Je trouve Ibsen bien plus beau et plus poète dans ses tragédies bourgeoises que dans ses drames antiques ou ses poèmes. C’est qu’il y rêve avec plus de force. Il fallait un rêve ardent pour donner la vie aux idées de ces petites gens, presque tous mornes, bouffons, plats et bas sur pattes. Les idées ne vivent que passionnées ; et ces petites gens n’ont pas de passions. Bon gré mal gré, le génie d’Ibsen leur en inculque : telle est l’opération du rêve. Le grand poète est celui qui peut dire : « Mon rêve est plus vrai que votre vérité. C’est une vérité qui dure. » Quel créateur n’a pas l’appétit de la durée, et de prolonger son œuvre dans le temps ? Le rêve médite profondément la vie ; la réalité en sort plus réelle. Il était fatal qu’Ibsen devînt son propre sujet de drame ; il en a fait son chef-d’œuvre, l’ayant pris d’une âme si forte et d’un geste si libre. Quand il n’était encore que peintre réaliste[1], il n’avait pas rendu la vie à la réalité ; et quand il n’était que poète[2], la force durable de ce qui vit lui échappait encore. Puis le jour est venu où, de la vision, il a fait naître les types, ces êtres plus vivans que les vivans. Le don suprême est celui-là. Le poète ajoute alors visiblement à la nature. À la fin, il a tiré du rêve sa propre image : comment aurait-il pu consentir à l’y laisser ? C’était le moins qu’il se créât lui-même.

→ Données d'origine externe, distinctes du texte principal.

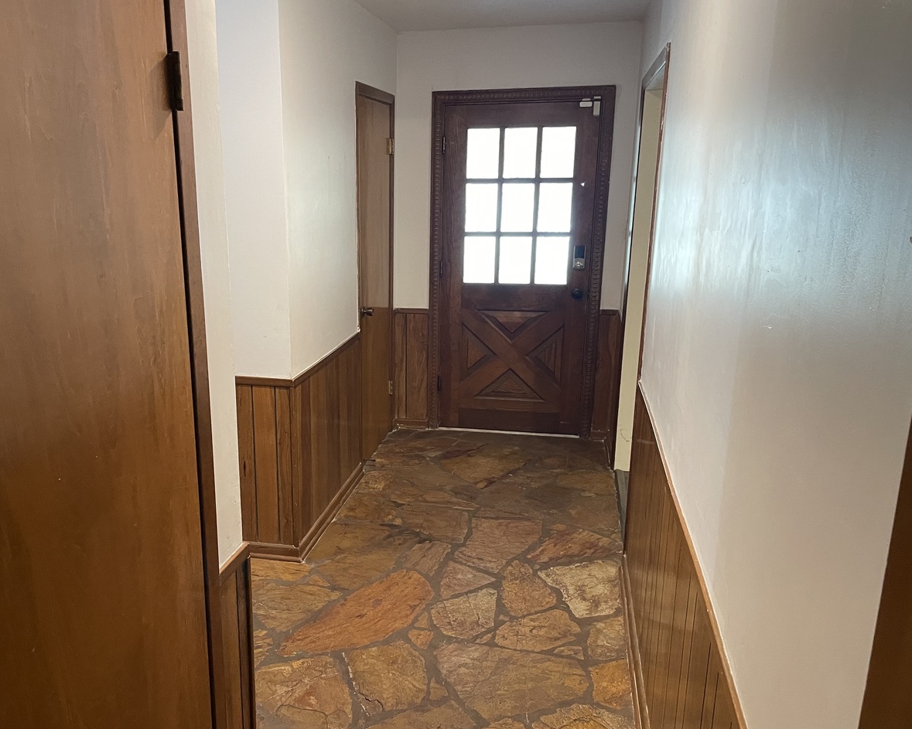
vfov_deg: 47.0
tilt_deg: -13.5
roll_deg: +0.9
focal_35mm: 31
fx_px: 837
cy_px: 414
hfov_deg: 56.8
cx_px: 370
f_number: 1.6
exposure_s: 1/42
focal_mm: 4.2
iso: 320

La scène est un lieu misérable et sublime, où l’esprit de l’homme invite à la beauté de vivre sa pensée propre et la chaude guenille des comédiens. Ibsen n’oublie pas à qui il a affaire.

  1. Cf. la Comédie de l’Amour, 1869 ; l’Union des Jeunes, 1869 ; les Soutiens de la Société, 1877.
  2. Cf. Brand, 1866 ; Empereur et Galiléen, 1869-1873.